Por Ademir Demarchi
Uma poética da inadaptação
Com dois livros
publicados, Nelson Alexandre enfatizou uma estética que se pode dizer da
inadaptação (muito bem definidas nos títulos) com personagens vivendo à margem econômica
da sociedade mas com imaginação fantasiosa: suas mentes parecem ocupadas por
filmes de Hollywood a ponto de ditarem suas ações, porém, mal acontecendo, são
sempre falidas pela realidade no encontro com o que verdadeiramente são.
De
conto em conto, no livro Paridos e rejeitados, de poema em poema, no livro Poemas para quem não me quer (ambos pela editora Multifoco) esses personagens são o tempo todo atravessados
por referências fílmicas e literárias, querendo ser mais que os seres frágeis
que são.
Na leitura vamos tropeçando em fantasias de beberrões que gostariam de
ter vindo de Bukowski, de ambientes ou de personagens de David Lynch, como um
que se sente o Homem Elefante rejeitado e com baixa auto-estima, assim como fantasmas
de Henry Miller, de Céline ou de Rimbaud.
Sintetizam-se num ex-jogador de
futebol que, falido em sua tentativa de jogar, acaba torcedor de futebol vestindo
uma eterna camisa do time como se estivesse em campo em todo lugar que vai... Na
impossibilidade de transformar em pele a camisa, resta o plano de tatuar o
distintivo do time como se, com isso, se ganhasse distinção...
A formação sentimental desses personagens é
edulcorada por filmes como Love Story mas danada por um quartinho de fundos
que expurga todo o romantismo que possa existir, onde se é casado com uma
boneca inflável.
“Paralítico com pernas de jogador de futebol”, o personagem
que se multiplica no livro de contos em sucessivas metamorfoses vai, num átimo,
de Dom Quixote para o taxista vivido por De Niro em Taxi Driver, podendo se
transformar num “Homem que Murchava”, inapetente por irreconciliado com seu
sentimento, ou seja, um idiota quase total, conforme citação de Kerouac.

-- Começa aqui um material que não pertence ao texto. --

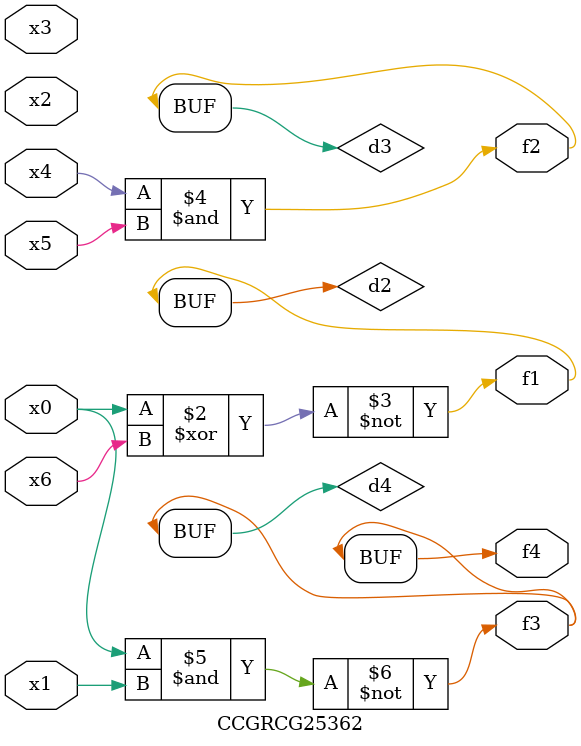
<source format=v>
module CCGRCG25362(
	input x0, x1, x2, x3, x4, x5, x6,
	output f1, f2, f3, f4
);

	wire d1, d2, d3, d4;

	nor (d1, x0);
	xnor (d2, x0, x6);
	and (d3, x4, x5);
	nand (d4, x0, x1);
	assign f1 = d2;
	assign f2 = d3;
	assign f3 = d4;
	assign f4 = d4;
endmodule

</source>
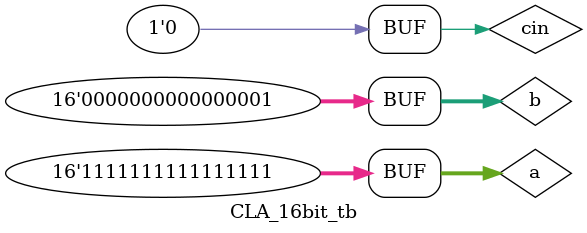
<source format=v>
`timescale 1ns / 1ps
module ADD_32bit(
	input [31:0] Ra,
	input [31:0] Rb,
	input wire cin,
	
	output wire[31:0] sum,
	output wire cout
	);
	
wire cout1;
 
CLA_16bit CLA1(	.Ra(Ra[15:0]),
					.Rb(Rb[15:0]),
					.cin(cin), 
					.sum(sum[15:0]), 
					.cout(cout1));
					
CLA_16bit CLA2(	.Ra(Ra[31:16]), 
					.Rb(Rb[31:16]), 
					.cin(cout1), 
					.sum(sum[31:16]), 
					.cout(cout));
				
 
endmodule

//Smaller 16bit CLA
module CLA_16bit(
	input wire [15:0] Ra,
	input wire [15:0] Rb,
	input wire cin,
	
	output wire [15:0] sum,
	output wire cout
	);
	
wire cout1,cout2,cout3;
 
CLA_4bit CLA1(	.Ra(Ra[3:0]),
					.Rb(Rb[3:0]),
					.cin(cin), 
					.sum(sum[3:0]), 
					.cout(cout1));
					
CLA_4bit CLA2(	.Ra(Ra[7:4]), 
					.Rb(Rb[7:4]), 
					.cin(cout1), 
					.sum(sum[7:4]), 
					.cout(cout2));
					
CLA_4bit CLA3(	.Ra(Ra[11:8]), 
					.Rb(Rb[11:8]), 
					.cin(cout2), 
					.sum(sum[11:8]), 
					.cout(cout3));
					
CLA_4bit CLA4(	.Ra(Ra[15:12]), 
					.Rb(Rb[15:12]), 
					.cin(cout3), 
					.sum(sum[15:12]), 
					.cout(cout));
 
endmodule
 

// smaller 4-bit CLA
module CLA_4bit(
	input wire [3:0] Ra,
	input wire [3:0] Rb,
	input wire cin,
	
	output wire[3:0] sum,
	output wire cout);
 
	wire [3:0] P,G,c;
 
	assign P=Ra^Rb;	//propagate signal
	assign G=Ra&Rb; 	//generate signal
	 
	assign c[0]= cin;
	assign c[1]= G[0] | (P[0]&c[0]);
	assign c[2]= G[1] | (P[1]&G[0]) | P[1]&P[0]&c[0];
	assign c[3]= G[2] | (P[2]&G[1]) | P[2]&P[1]&G[0] | P[2]&P[1]&P[0]&c[0];
	assign cout = G[3] | (P[3]&G[2]) | P[3]&P[2]&G[1] | P[3]&P[2]&P[1]&G[0] | P[3]&P[2]&P[1]&P[0]&c[0];
	assign sum[3:0] =P^c;
 
endmodule



//Testbench
module ADD_32bit_tb;
	reg [31:0] x,y;
	reg cin;
	wire [31:0] z;
	wire cout_f;
		 
	initial begin
	  x=0; y=0; cin=0;
//	  #10 x=32'd1; 	y=32'd1;  cin=1'd1;		//sum = 2, 		cout = 0
//	  #10 x=32'd1; 	y=32'd0;	 cin=1'd1;		//sum = 2, 		cout = 0
//	  #10 x=32'd15;	y=32'd15; cin=1'd1;		//sum = 31, 	cout = 0	
//	  #10 x=32'd999; 	y=32'd0;  cin=1'd1; 		//sum = 1000,	cout = 0
		#10 x=32'h0000000F; 	y=32'h000000001;  cin=1'h0; 		//sum = 10,	cout = 0
		#10 x=32'hFFFFFFFF; 	y=32'h000000001;  cin=1'h0; 		//sum = 00000000,	cout = 1

		end
	
	ADD_32bit adder(.Ra(x), .Rb(y),.cin(cin),.sum(z),.cout(cout_f));
	
	initial
	  $monitor( "X=%h, Y=%h, Cin= %h, Z=%h, Cout=%h", x,y,cin,z,cout_f);

endmodule


////Testbench
module CLA_16bit_tb;
reg [15:0] a,b;
reg cin;
wire [15:0] sum;
wire cout;
 
  CLA_16bit uut(.Ra(a), .Rb(b),.cin(cin),.sum(sum),.cout(cout));
 
initial begin
  a=0; b=0; cin=0;
  #10 a=16'hffff; b=16'd0; cin=1'd1;		// sum = 16'h0000, cout = 1
  #10 a=16'hffff; b=16'd1; cin=1'd0;		// sum = 16'h0000, cout = 1

end
 
initial
  $monitor( "A=%h, B=%h, Cin= %h, Sum=%h, Cout=%h", a,b,cin,sum,cout);
endmodule
</source>
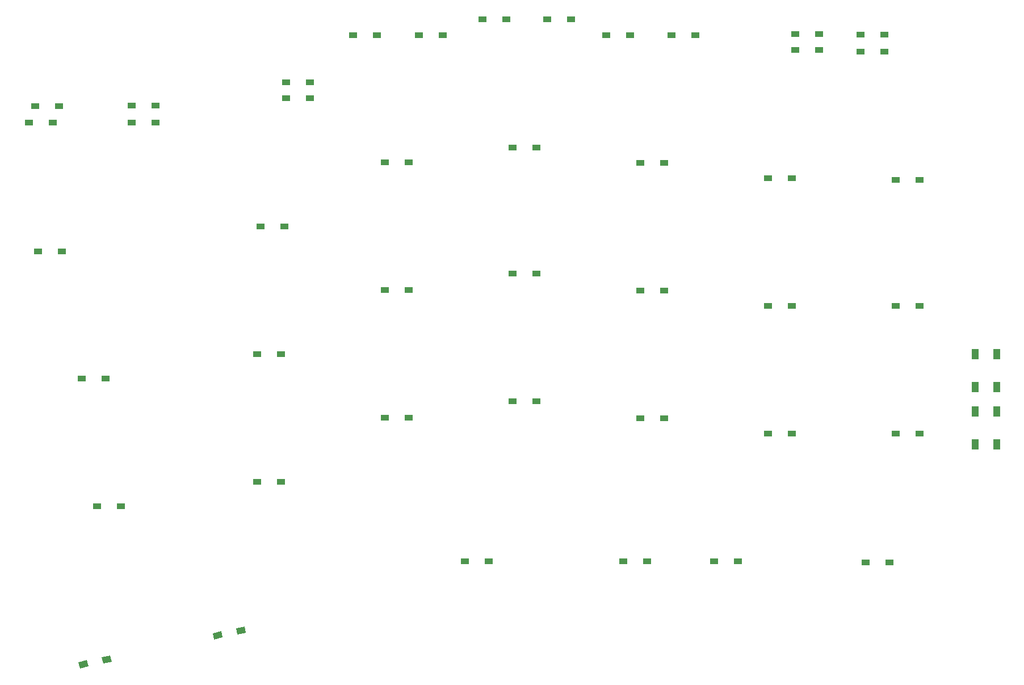
<source format=gtp>
G04 #@! TF.GenerationSoftware,KiCad,Pcbnew,(5.1.5-0-10_14)*
G04 #@! TF.CreationDate,2020-04-18T19:56:34+09:00*
G04 #@! TF.ProjectId,Colice,436f6c69-6365-42e6-9b69-6361645f7063,rev?*
G04 #@! TF.SameCoordinates,Original*
G04 #@! TF.FileFunction,Paste,Top*
G04 #@! TF.FilePolarity,Positive*
%FSLAX46Y46*%
G04 Gerber Fmt 4.6, Leading zero omitted, Abs format (unit mm)*
G04 Created by KiCad (PCBNEW (5.1.5-0-10_14)) date 2020-04-18 19:56:34*
%MOMM*%
%LPD*%
G04 APERTURE LIST*
%ADD10R,1.300000X0.950000*%
%ADD11C,0.100000*%
%ADD12R,1.000000X1.500000*%
G04 APERTURE END LIST*
D10*
X161547000Y-51117500D03*
X165097000Y-51117500D03*
X174876000Y-51181000D03*
X171326000Y-51181000D03*
X52194000Y-83566000D03*
X48644000Y-83566000D03*
X99184000Y-51308000D03*
X95634000Y-51308000D03*
X89151000Y-60706000D03*
X85601000Y-60706000D03*
X51781250Y-61912500D03*
X48231250Y-61912500D03*
X50797000Y-64341375D03*
X47247000Y-64341375D03*
X62614000Y-61801375D03*
X66164000Y-61801375D03*
X66164000Y-64341375D03*
X62614000Y-64341375D03*
X58671000Y-102504875D03*
X55121000Y-102504875D03*
X60957000Y-121554875D03*
X57407000Y-121554875D03*
D11*
G36*
X78389774Y-140692720D02*
G01*
X78192258Y-139763479D01*
X79463850Y-139493194D01*
X79661366Y-140422435D01*
X78389774Y-140692720D01*
G37*
G36*
X74917350Y-141430806D02*
G01*
X74719834Y-140501565D01*
X75991426Y-140231280D01*
X76188942Y-141160521D01*
X74917350Y-141430806D01*
G37*
D10*
X85601000Y-58293000D03*
X89151000Y-58293000D03*
X85341000Y-79819500D03*
X81791000Y-79819500D03*
X84833000Y-98869500D03*
X81283000Y-98869500D03*
X84833000Y-117919500D03*
X81283000Y-117919500D03*
X108963000Y-51308000D03*
X105413000Y-51308000D03*
X103883000Y-70262750D03*
X100333000Y-70262750D03*
X103883000Y-89312750D03*
X100333000Y-89312750D03*
X103883000Y-108362750D03*
X100333000Y-108362750D03*
X115821000Y-129794000D03*
X112271000Y-129794000D03*
X114938000Y-48895000D03*
X118488000Y-48895000D03*
X128140000Y-48895000D03*
X124590000Y-48895000D03*
X122933000Y-68072000D03*
X119383000Y-68072000D03*
X122933000Y-86868000D03*
X119383000Y-86868000D03*
X122933000Y-105918000D03*
X119383000Y-105918000D03*
X139443000Y-129794000D03*
X135893000Y-129794000D03*
X136903000Y-51308000D03*
X133353000Y-51308000D03*
X146682000Y-51308000D03*
X143132000Y-51308000D03*
X141983000Y-70358000D03*
X138433000Y-70358000D03*
X141983000Y-89408000D03*
X138433000Y-89408000D03*
X141983000Y-108458000D03*
X138433000Y-108458000D03*
X153032000Y-129794000D03*
X149482000Y-129794000D03*
X165097000Y-53467000D03*
X161547000Y-53467000D03*
X161033000Y-72644000D03*
X157483000Y-72644000D03*
X161033000Y-91694000D03*
X157483000Y-91694000D03*
X161033000Y-110744000D03*
X157483000Y-110744000D03*
X174876000Y-53721000D03*
X171326000Y-53721000D03*
X180083000Y-72898000D03*
X176533000Y-72898000D03*
X180083000Y-91694000D03*
X176533000Y-91694000D03*
X180083000Y-110744000D03*
X176533000Y-110744000D03*
X175638000Y-129921000D03*
X172088000Y-129921000D03*
D11*
G36*
X58349174Y-145010720D02*
G01*
X58151658Y-144081479D01*
X59423250Y-143811194D01*
X59620766Y-144740435D01*
X58349174Y-145010720D01*
G37*
G36*
X54876750Y-145748806D02*
G01*
X54679234Y-144819565D01*
X55950826Y-144549280D01*
X56148342Y-145478521D01*
X54876750Y-145748806D01*
G37*
D12*
X191592000Y-107405000D03*
X188392000Y-107405000D03*
X191592000Y-112305000D03*
X188392000Y-112305000D03*
X188392000Y-103796000D03*
X191592000Y-103796000D03*
X188392000Y-98896000D03*
X191592000Y-98896000D03*
M02*

</source>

Tudo se passa “em algum lugar do norte do Paraná”,
numa improvável cidade chamada “Space City”, de codinome Maringá, “cidade em
que as árvores respiram o monóxido de carbono dos milhares de carros que
trafegam por suas ruas e avenidas estreitas como veias entupidas com vaselina
ou gordura de torresmo de porco”.
Essa cidade que se vende verde e bela vai se
desfigurando nessas ficções como naquele filme de David Lynch, Veludo Azul, em
que a câmera vai chegando na cidade, numa bela casa e seu jardim, fechando foco
na grama artificial de plástico em meio à qual aparece um dedo amputado.
Nessa
Space City, portanto, que também poderia ser a de Twin Peaks, como num estúdio
de Los Angeles, Nelson Alexandre esbarra o tempo todo em zumbis e cadáveres.
Nela
se convive com gente querendo ser a cantora Madona, mais para balzaquiana num
quadro de Bosch, com sujeitos insanos como
“Bigatão” que cresceu comendo goiabas com larvas, ou malucos querendo colocar
em prática o filme O massacre da serra elétrica, cujo narrador, ironizando
essa vida à fantasia, finalmente o executa em seu chefe para se sentir livre e para
alertar que a serra não era elétrica, mas à gasolina...
Space City tem uma
conexão espelhada em Sinop, outro cancro criado na vegetação do Mato Grosso,
como também nas zonas de prostíbulos, como o “Mar de Netuno”, uma área à margem
da fantasmagórica Rodovia do Café, entre Sarandi e Marialva, no norte do Paraná, com escravas à
disposição.
Não à toa Hunther Thompson é personagem de um dos contos: criador
do “estilo gonzo”, que tentou por mais uma vez acabar com a distinção entre
autor e personagem, ou seja, entre ficção e não-ficção.
É a aposta de Nelson
Alexandre, que já demonstrou capacidade e imaginação em recriar a cidade.
Bastaria agora, com o exercício feito, depurar o excesso de citações e tantas
referências e criar os romances e tramas que a cidade está pedindo.